— Fragmento del texto —

++++++++++

El juego 007 First Light está a punto de lanzarse, queda menos de una semana, y los datos sobre él son cada vez más completos. En el día de hoy conocemos uno que, por un lado, alegrará a muchos, pero por otro será una decepción para los poseedores de la Xbox Series S.
Y es que, todo apunta a que esta consola no tendrá la capacidad de llegar a los 60 FPS al ejecutar el juego, por lo que, pese a que seguirá viéndose muy bien, en otros dispositivos este título irá de manera más fluida, por lo que juntando ambos monitores, posiblemente sí notemos ese cambio.
IO Interactive le echa la culpa a la RAM y la gráfica de Xbox Series S
Y es que, aunque podríamos decir que es cosa del desarrollador, este lo tiene claro, y el problema es que la consola no es capaz de aguantar las necesidades de este juego, algo que podemos llegar a entender, ya que por eso hay dos versiones de Xbox, y una de estas es más económica.

++++++++++

— Datos del ejercicio —
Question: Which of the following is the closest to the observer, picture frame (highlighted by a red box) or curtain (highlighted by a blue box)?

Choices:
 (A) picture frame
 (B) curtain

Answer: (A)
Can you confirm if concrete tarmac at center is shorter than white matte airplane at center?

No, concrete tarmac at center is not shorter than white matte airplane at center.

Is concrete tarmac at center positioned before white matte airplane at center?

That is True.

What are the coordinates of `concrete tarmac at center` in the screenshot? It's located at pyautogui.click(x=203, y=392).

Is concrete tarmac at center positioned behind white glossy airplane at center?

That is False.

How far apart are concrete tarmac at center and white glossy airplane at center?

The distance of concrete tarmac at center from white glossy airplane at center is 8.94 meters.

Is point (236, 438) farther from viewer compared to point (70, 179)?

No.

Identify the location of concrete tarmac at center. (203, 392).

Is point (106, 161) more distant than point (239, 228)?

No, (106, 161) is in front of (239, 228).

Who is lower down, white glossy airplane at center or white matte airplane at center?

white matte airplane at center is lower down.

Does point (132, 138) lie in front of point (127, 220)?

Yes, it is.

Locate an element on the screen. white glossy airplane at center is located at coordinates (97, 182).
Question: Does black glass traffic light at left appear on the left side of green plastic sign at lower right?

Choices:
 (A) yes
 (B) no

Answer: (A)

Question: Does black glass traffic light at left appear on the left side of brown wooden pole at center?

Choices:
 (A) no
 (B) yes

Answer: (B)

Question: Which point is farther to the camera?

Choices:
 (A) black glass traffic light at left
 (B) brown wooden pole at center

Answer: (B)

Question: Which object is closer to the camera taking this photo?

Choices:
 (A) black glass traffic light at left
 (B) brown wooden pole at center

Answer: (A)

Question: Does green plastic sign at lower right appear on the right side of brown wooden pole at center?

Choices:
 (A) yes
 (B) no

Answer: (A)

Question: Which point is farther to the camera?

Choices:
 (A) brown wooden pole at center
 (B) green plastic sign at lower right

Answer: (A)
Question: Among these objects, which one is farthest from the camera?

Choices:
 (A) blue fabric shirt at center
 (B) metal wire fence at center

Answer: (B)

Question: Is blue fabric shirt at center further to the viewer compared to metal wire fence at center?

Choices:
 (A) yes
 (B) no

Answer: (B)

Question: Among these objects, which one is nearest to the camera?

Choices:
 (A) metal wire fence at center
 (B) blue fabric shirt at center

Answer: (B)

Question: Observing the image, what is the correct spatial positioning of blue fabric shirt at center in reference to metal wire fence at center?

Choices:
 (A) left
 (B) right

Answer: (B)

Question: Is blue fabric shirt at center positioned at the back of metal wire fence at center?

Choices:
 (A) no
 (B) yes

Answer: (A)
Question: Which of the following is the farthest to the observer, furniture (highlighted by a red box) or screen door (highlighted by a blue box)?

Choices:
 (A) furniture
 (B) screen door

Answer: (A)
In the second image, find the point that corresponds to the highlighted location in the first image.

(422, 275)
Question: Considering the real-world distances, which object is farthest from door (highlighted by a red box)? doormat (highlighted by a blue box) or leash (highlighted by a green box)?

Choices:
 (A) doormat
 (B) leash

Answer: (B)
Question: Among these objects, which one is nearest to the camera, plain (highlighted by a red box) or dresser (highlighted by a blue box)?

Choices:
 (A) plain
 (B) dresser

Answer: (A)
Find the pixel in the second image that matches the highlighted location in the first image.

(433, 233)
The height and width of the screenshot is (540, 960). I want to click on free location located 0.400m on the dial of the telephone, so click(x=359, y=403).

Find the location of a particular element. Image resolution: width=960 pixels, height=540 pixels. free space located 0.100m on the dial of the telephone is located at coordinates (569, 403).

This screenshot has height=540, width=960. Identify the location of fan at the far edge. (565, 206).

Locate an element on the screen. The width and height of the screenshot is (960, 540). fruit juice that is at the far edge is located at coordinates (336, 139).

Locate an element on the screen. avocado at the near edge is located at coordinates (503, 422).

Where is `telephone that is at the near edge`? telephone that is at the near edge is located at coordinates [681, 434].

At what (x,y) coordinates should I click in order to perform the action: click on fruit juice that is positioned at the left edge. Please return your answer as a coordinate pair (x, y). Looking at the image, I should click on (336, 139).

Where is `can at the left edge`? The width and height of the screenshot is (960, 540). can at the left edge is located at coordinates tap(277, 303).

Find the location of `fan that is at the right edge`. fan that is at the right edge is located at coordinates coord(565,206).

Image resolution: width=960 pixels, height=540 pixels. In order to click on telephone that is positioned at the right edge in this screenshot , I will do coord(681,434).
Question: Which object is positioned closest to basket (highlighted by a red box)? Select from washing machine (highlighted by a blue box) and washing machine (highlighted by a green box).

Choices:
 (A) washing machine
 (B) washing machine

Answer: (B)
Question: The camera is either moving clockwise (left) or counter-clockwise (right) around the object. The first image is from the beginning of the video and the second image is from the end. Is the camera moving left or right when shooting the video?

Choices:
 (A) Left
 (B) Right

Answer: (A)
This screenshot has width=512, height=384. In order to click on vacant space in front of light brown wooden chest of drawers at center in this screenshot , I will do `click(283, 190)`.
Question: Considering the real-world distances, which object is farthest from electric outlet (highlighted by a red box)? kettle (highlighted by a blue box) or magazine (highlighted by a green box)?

++++++++++

— Tarea 1 —
Enumera todos los nombres propios de juegos, empresas o consolas que aparecen en el fragmento sobre 007 First Light, sin repetir ninguno.
— Tarea 2 —
Transcribe del fragmento sobre 007 First Light el pasaje que empieza en "El juego 007" y llega hasta "Xbox Series S.", incluidas ambas expresiones.
Las líneas no intervienen para nada en esto.

— Solución escrita 1 —
007 First Light, Xbox Series S, IO Interactive y Xbox.

— Solución escrita 2 —
El juego 007 First Light está a punto de lanzarse, queda menos de una semana, y los datos sobre él son cada vez más completos. En el día de hoy conocemos uno que, por un lado, alegrará a muchos, pero por otro será una decepción para los poseedores de la Xbox Series S.